Protecting Minorities

According to the Human Rights Observer’s 2023 fact sheet, content against religious minorities has increased in the national curriculum and textbooks. Unsurprisingly, the narrative paints them as outsiders, indoctrinating the public against them as a result. The education system is supposed to pave the way for tolerance and acceptance, and foster open-mindedness but here, we find ourselves immersed in discriminatory practices. The government must reconsider the approach it wants to take, especially in light of the global condemnation we already face in regard to human rights violations.

The Centre for Social Justice (CSJ) used the report and highlighted five key issues that minorities in Pakistan experience; forced conversions, blasphemy accusations, the slow establishment of the National Commission for Minorities, jail remissions and most importantly, discrimination in the education system. The reason why a repressive and intolerant education system is a problem is that it is responsible for dispensing knowledge to impressionable children. It is at this point in their life that they absorb qualities like acceptance, tolerance, peaceful cohabitation, respect, and value for human life and learn concepts like equality.

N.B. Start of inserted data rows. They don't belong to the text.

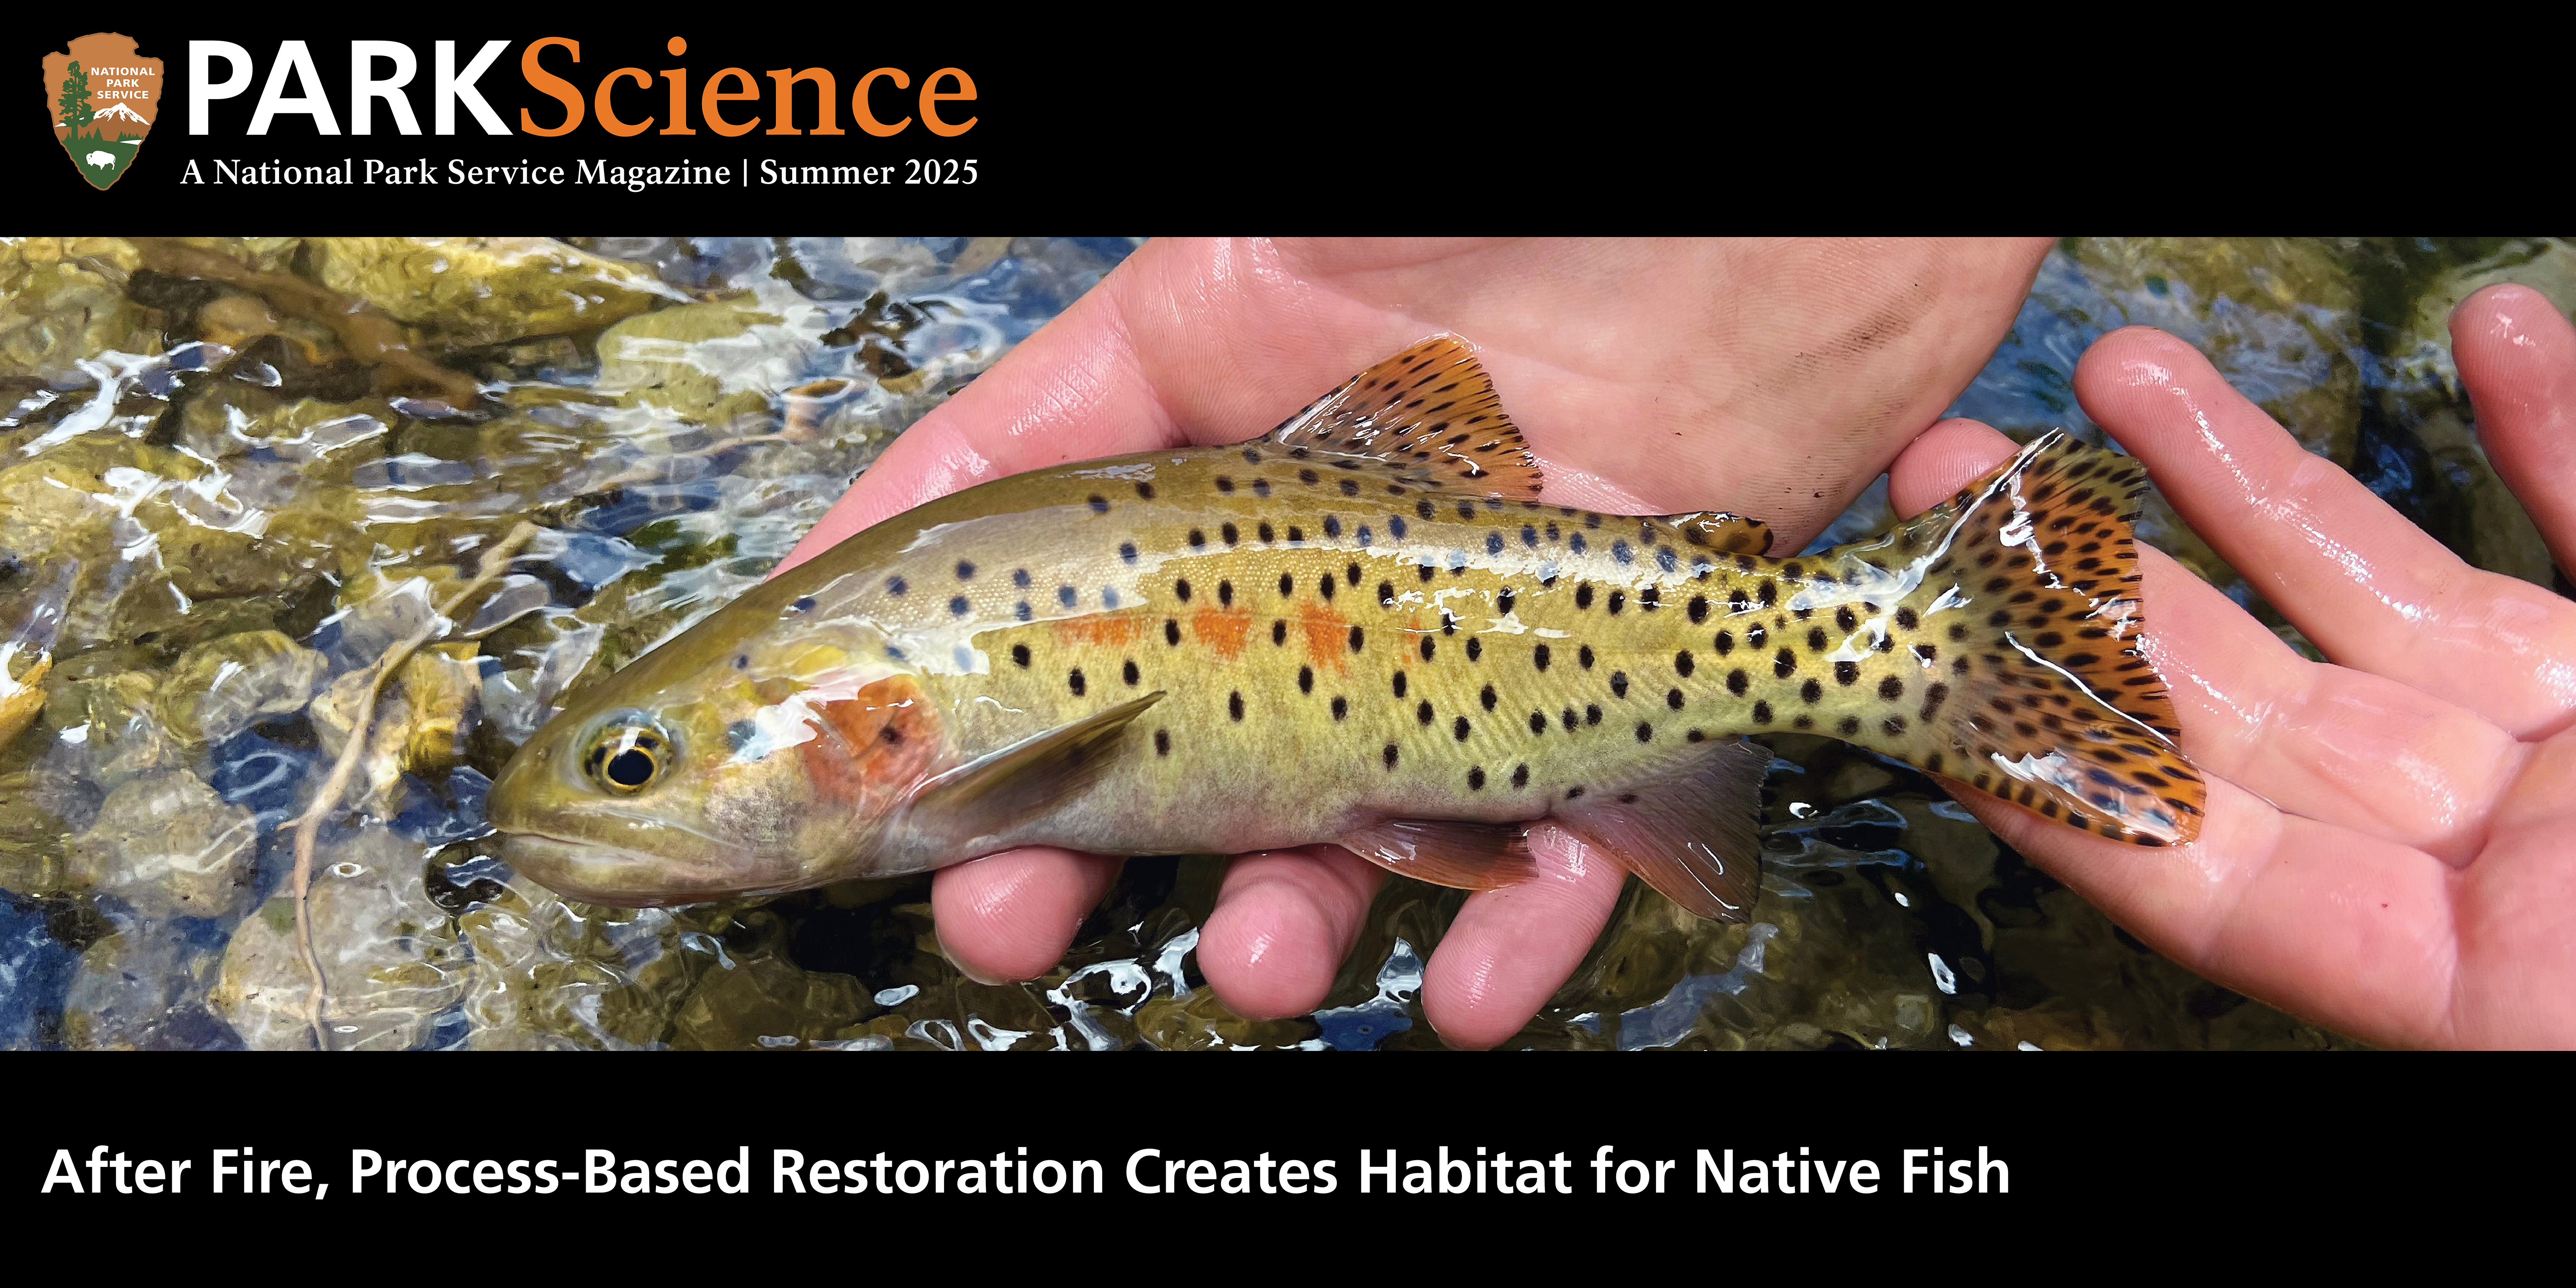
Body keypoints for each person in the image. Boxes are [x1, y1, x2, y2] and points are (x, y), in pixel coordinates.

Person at [776, 238, 2576, 1050]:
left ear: (868, 742)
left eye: (636, 771)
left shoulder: (912, 712)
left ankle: (1925, 645)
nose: (623, 800)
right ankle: (1927, 644)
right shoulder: (906, 656)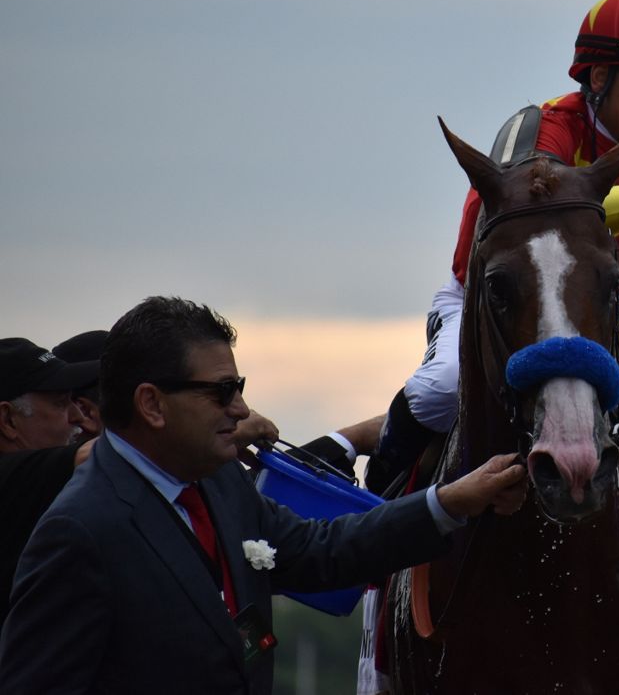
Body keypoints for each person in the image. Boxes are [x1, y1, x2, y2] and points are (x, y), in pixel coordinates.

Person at [0, 297, 527, 695]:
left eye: (241, 386)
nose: (241, 409)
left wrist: (451, 501)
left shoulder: (219, 480)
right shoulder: (81, 532)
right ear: (151, 405)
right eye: (222, 391)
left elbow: (323, 550)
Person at [384, 0, 619, 502]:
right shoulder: (545, 130)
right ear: (600, 76)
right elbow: (537, 219)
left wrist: (588, 342)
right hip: (490, 304)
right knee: (439, 388)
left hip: (598, 315)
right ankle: (379, 521)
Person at [0, 337, 99, 623]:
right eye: (60, 403)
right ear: (7, 420)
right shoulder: (14, 481)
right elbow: (101, 455)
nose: (78, 416)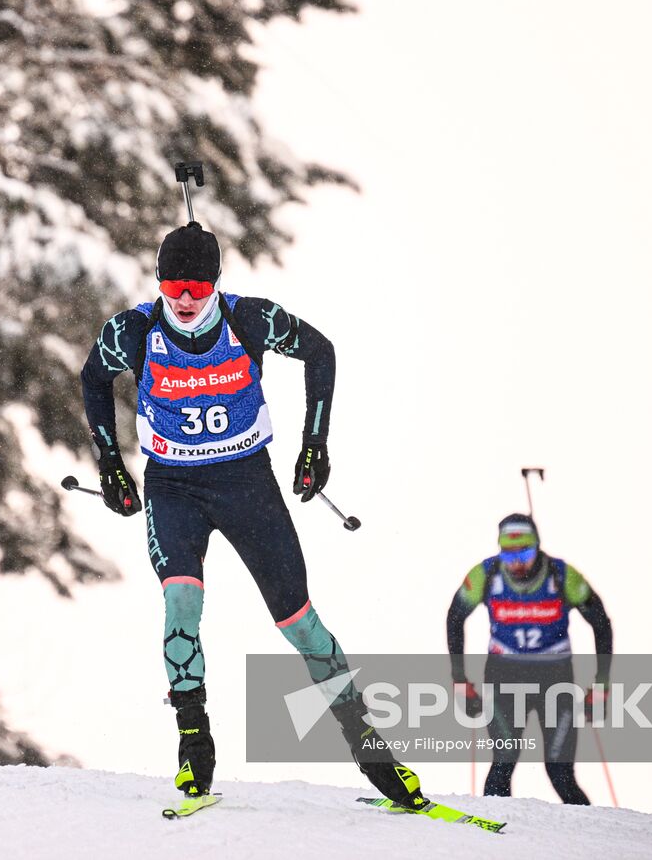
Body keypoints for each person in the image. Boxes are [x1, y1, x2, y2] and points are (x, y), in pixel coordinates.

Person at [80, 220, 427, 808]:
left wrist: (315, 444)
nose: (184, 298)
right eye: (172, 285)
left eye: (197, 286)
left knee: (299, 622)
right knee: (181, 599)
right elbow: (93, 377)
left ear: (215, 283)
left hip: (247, 484)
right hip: (173, 487)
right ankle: (194, 743)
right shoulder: (134, 329)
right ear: (158, 282)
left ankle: (368, 746)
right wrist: (110, 463)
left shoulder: (249, 319)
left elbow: (320, 351)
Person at [445, 513, 613, 804]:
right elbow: (455, 617)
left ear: (537, 546)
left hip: (555, 680)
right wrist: (459, 679)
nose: (517, 563)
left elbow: (601, 623)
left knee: (560, 773)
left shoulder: (562, 575)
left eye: (524, 553)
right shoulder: (486, 574)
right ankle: (496, 829)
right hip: (504, 678)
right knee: (504, 759)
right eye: (509, 555)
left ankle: (592, 832)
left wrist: (601, 685)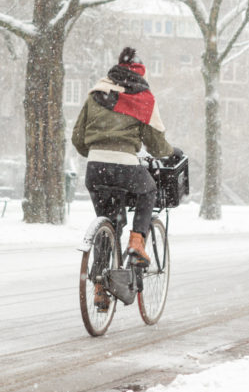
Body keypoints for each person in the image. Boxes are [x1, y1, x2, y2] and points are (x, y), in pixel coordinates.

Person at [71, 47, 181, 311]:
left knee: (109, 223)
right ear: (141, 73)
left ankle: (100, 287)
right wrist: (170, 152)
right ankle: (137, 243)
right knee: (148, 189)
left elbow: (78, 138)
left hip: (95, 168)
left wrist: (98, 153)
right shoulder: (143, 98)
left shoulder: (96, 93)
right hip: (126, 168)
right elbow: (156, 145)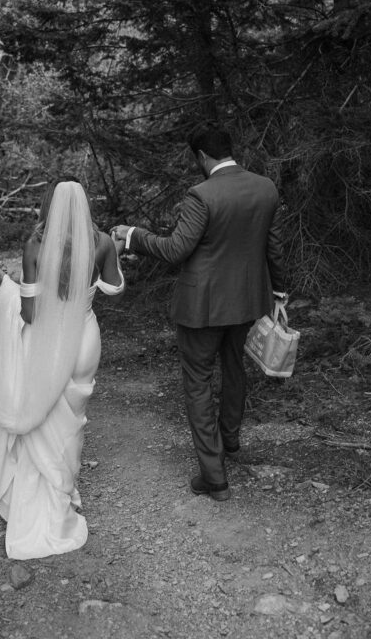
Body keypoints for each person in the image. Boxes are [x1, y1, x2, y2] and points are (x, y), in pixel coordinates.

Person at [112, 123, 287, 502]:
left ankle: (214, 476)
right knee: (234, 367)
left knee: (198, 383)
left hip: (202, 309)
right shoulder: (265, 187)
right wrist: (280, 291)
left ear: (202, 157)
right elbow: (274, 247)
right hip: (247, 302)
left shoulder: (201, 195)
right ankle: (231, 442)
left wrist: (131, 236)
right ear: (229, 149)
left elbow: (176, 249)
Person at [0, 178, 125, 558]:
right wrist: (106, 260)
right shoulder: (99, 241)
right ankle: (63, 493)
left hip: (48, 344)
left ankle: (44, 499)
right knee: (72, 421)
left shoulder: (35, 243)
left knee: (45, 422)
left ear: (47, 206)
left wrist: (9, 286)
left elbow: (30, 314)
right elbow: (115, 288)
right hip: (84, 340)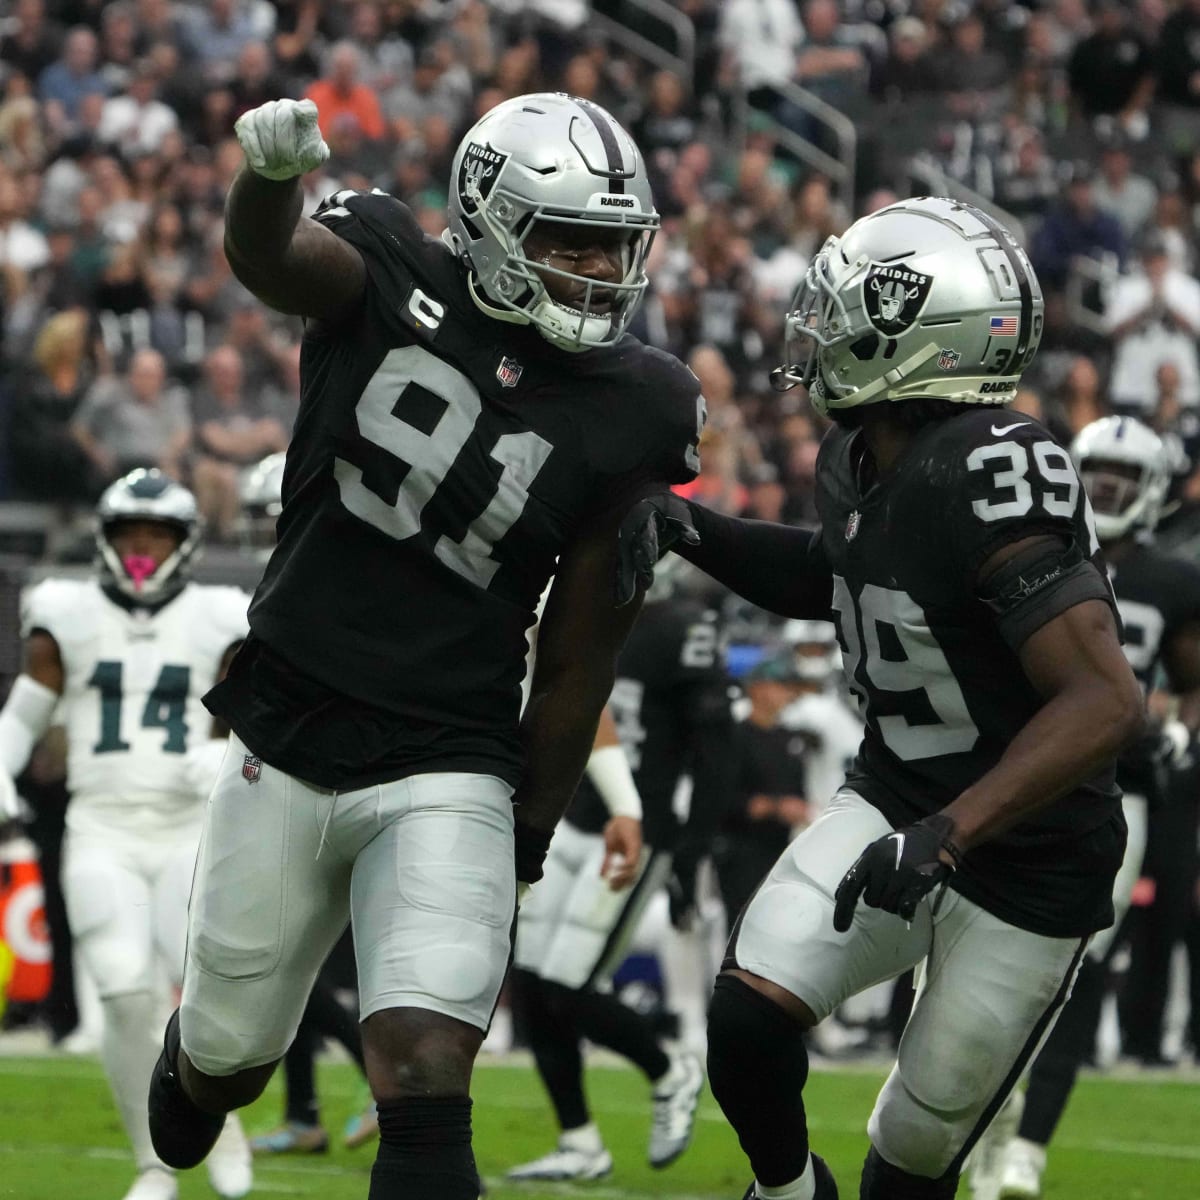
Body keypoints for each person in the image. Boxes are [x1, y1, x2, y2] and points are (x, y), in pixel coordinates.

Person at [145, 92, 704, 1200]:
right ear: (490, 221)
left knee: (425, 1060)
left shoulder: (639, 403)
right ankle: (200, 1067)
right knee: (226, 1060)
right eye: (570, 239)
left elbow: (583, 648)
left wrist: (532, 826)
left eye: (615, 242)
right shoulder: (393, 262)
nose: (601, 268)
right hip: (291, 727)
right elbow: (275, 260)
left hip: (452, 752)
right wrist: (264, 186)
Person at [615, 196, 1145, 1200]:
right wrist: (698, 532)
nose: (823, 324)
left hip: (1028, 857)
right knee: (745, 1015)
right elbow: (841, 575)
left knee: (909, 1163)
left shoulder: (997, 464)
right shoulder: (859, 455)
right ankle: (788, 1192)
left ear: (923, 333)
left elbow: (1101, 700)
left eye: (852, 305)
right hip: (899, 794)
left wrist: (952, 831)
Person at [0, 468, 252, 1200]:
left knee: (199, 992)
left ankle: (219, 1120)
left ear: (184, 543)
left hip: (186, 830)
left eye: (156, 536)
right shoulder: (65, 611)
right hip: (100, 828)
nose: (141, 549)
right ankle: (156, 1163)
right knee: (119, 990)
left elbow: (261, 711)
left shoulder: (218, 616)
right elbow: (25, 712)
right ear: (106, 541)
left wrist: (230, 749)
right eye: (129, 535)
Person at [973, 417, 1200, 1200]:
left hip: (1118, 792)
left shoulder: (1173, 580)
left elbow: (1194, 677)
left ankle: (1028, 1143)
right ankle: (983, 1116)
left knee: (1075, 968)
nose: (1106, 489)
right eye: (1097, 471)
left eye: (1124, 477)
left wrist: (1173, 729)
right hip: (1015, 777)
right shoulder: (1040, 553)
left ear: (1155, 490)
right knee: (971, 959)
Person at [508, 563, 733, 1181]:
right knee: (531, 986)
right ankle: (580, 1144)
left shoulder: (678, 629)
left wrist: (693, 846)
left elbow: (717, 745)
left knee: (567, 987)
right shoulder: (580, 619)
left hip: (638, 829)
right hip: (568, 814)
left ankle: (670, 1069)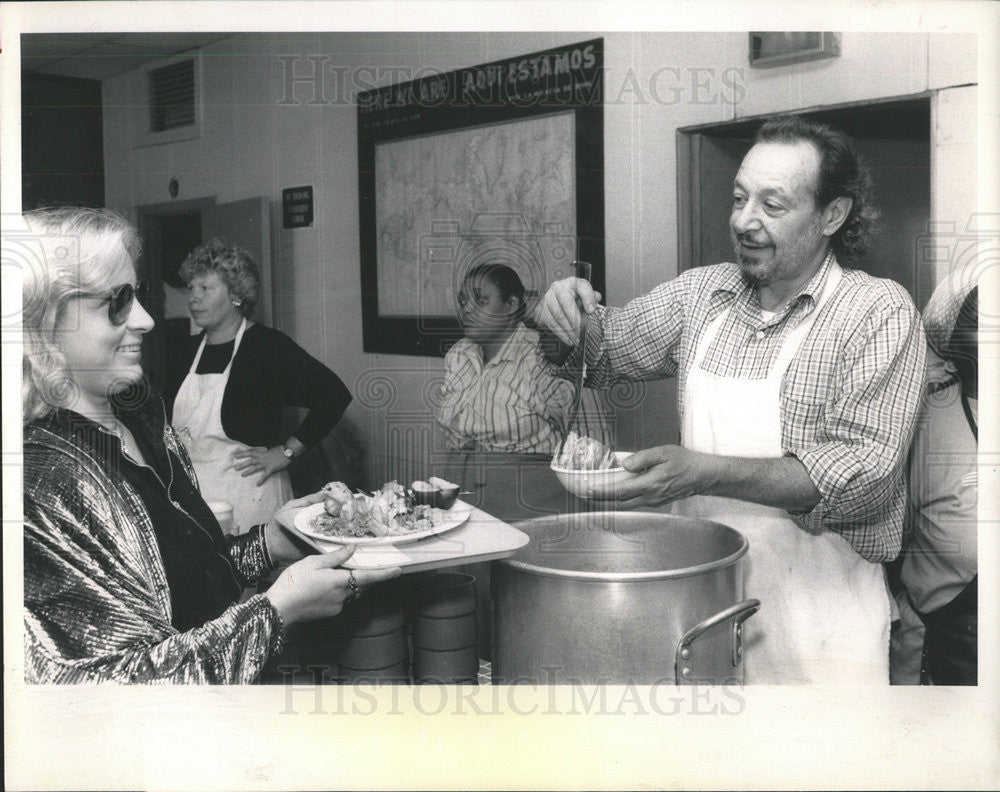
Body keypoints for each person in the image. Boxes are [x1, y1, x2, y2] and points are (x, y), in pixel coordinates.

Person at [535, 115, 926, 684]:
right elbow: (599, 350)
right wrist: (559, 315)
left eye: (773, 205)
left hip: (822, 630)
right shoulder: (702, 295)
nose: (745, 220)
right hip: (704, 608)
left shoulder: (877, 312)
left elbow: (863, 475)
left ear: (832, 216)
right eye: (740, 198)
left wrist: (701, 473)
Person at [21, 206, 398, 683]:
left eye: (135, 295)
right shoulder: (41, 481)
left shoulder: (139, 416)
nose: (146, 319)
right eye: (115, 302)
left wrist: (270, 541)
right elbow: (119, 697)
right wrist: (276, 611)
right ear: (42, 321)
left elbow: (183, 572)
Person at [435, 262, 614, 659]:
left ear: (513, 304)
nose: (466, 308)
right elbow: (456, 426)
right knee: (470, 618)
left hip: (532, 504)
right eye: (464, 300)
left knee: (527, 625)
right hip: (464, 500)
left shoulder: (544, 354)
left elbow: (590, 437)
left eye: (481, 300)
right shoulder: (459, 355)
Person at [166, 238, 352, 533]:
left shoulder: (267, 347)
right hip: (194, 502)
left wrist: (286, 452)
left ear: (236, 295)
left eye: (205, 289)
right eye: (191, 288)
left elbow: (334, 395)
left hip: (251, 501)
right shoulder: (183, 352)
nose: (193, 298)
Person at [893, 278, 978, 685]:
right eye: (980, 319)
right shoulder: (923, 413)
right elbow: (889, 525)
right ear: (950, 333)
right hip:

To have a national curriculum that paints minorities as evil, outsiders or as a segment of the population that is not truly a part of the citizenry is problematic.

The previous government endorsed the Single National Curriculum (SNC) which made Islamic education compulsory for all children in primary and secondary school. Quranic teachings have been made mandatory, as well as a comprehensive study of the Shariah Law. All students are required to study this content matter, despite being minorities belonging to different religions. Education reform is definitely needed but it should be multi-dimensional. Focusing on one particular type of religious education that aims to differentiate between the citizenry and paint the minority as second-class citizens that may not truly belong to Pakistan is not the right way to go about it.

These structural and regressive problems in the curriculum have to be resolved to make way for progressive, more tolerant teachings. We have earned a reputation of being highly repressive towards minorities particularly; we must distance ourselves from such practices through consultations with education experts and entertaining diverse perspectives.